Telle est, non pas la traduction juxtalinéaire, mais le sens du titre de la thèse latine que M. Jean Jaurès, ancien élève de l'École normale supérieure, professeur de philosophie à la faculté de Toulouse, à eu le courage de présenter et de soutenir avec éloquence devant le jury de la Sorbonne. M. Jaurès n'est pas un inconnu pour nos lecteurs. Dès 1888 et 1889, avant que les mesquines nécessités du scrutin d'arrondissement aient momentanément privé le Parlement de cet homme remarquable, nous avons maintes fois eu l'occasion de signaler l'avancement progressif de ses idées. Élu en 1885 avec un programme assez modéré, M. Jaurès a constamment évolué depuis, d'abord à la Chambre où il a toujours voté les lois ouvrières dans le même sens que les socialistes, et où, au lieu de mettre, comme tant d'autres, une sourdine à ses opinions, il s'est, au contraire, consciencieusement appliqué à trouver pour se déterminer des raisons désintéressées et d'ordre purement social.

Revenu en 1889, à ses études, et à ses élèves, M. Jaurès n'abandonna pas la politique. Et s'il manque à ses articles de journaux, dont nous citons parfois des passages, l'expansion que pourrait seule lui donner la publicité d'un journal de Paris, leur valeur socialiste n'en est pas moins précieuse à noter, au point de vue de l'influence qu'ils peuvent exercer en province pour la préparation des esprits aux prochaines élections... L'individualisme y est toujours [8] combattu au nom de la collectivité et pour la véritable liberté, la liberté de tous, limitée rationnellement par le devoir social de chacun.

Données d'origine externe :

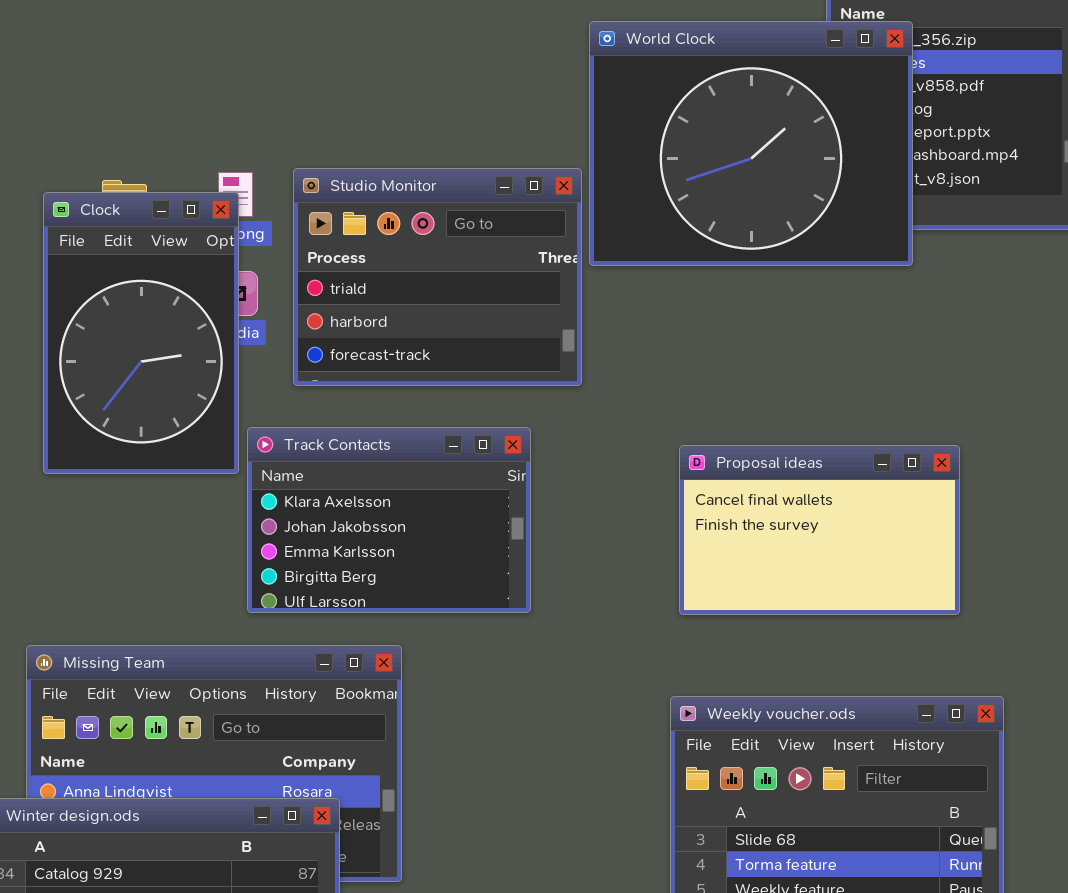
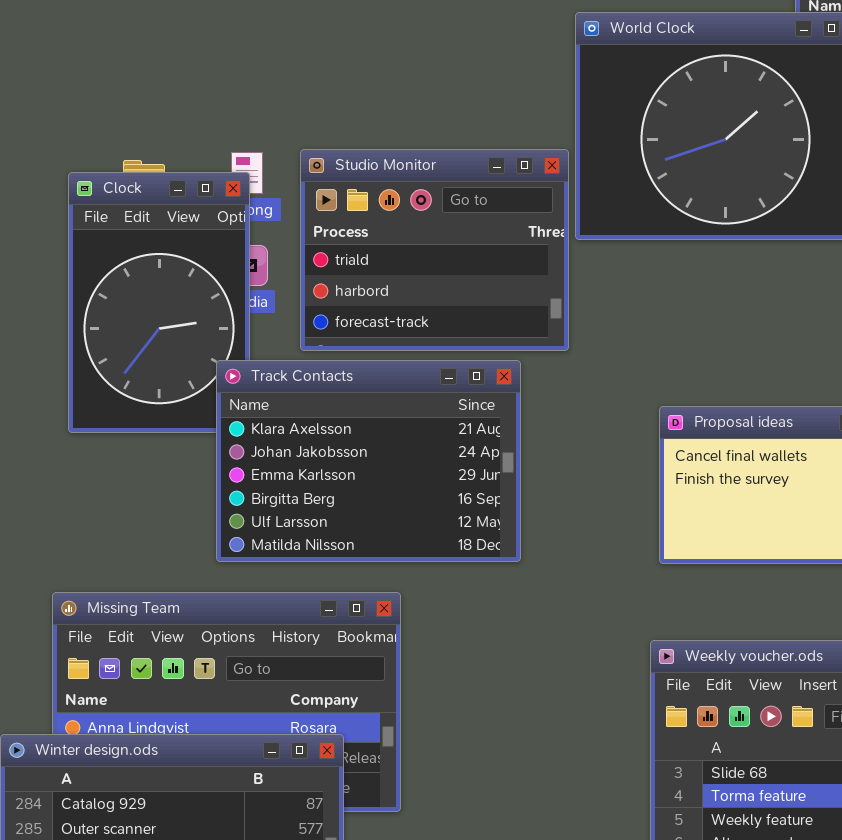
Track Contacts: [247,427,531,613] -> [216,360,521,562], resized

Où trouver la cause finale des affirmations de plus en plus socialistes de l'homme politique, si ce n'est dans les méditations du philosophe, dont voici le premier fruit, fruit sâvoureux dont la belle venue nous en fait présager d'autres. Car M. Jaurès philosophe nous doit plus qu'une brochure latine sur les premiers contours du socialisme allemand, sur les germes socialistes semés par Luther, Kant, Fichte et Hegel. Nous attendons du jeune et brillant professeur un grand ouvrage de philosophie socialiste. Nous ne voulons considérer sa thèse latine que comme l'un des premiers boutons de sa floraison socialiste.

Mais trêve d'éloges; la traduction intégrale de la présente thèse dans la Revue Socialiste est un hommage suffisamment éloquent rendu à la vaillance du professeur, au talent de l'écrivain, à la profondeur du philosophe, à la perspicacité du politique, à la mentalité du moraliste.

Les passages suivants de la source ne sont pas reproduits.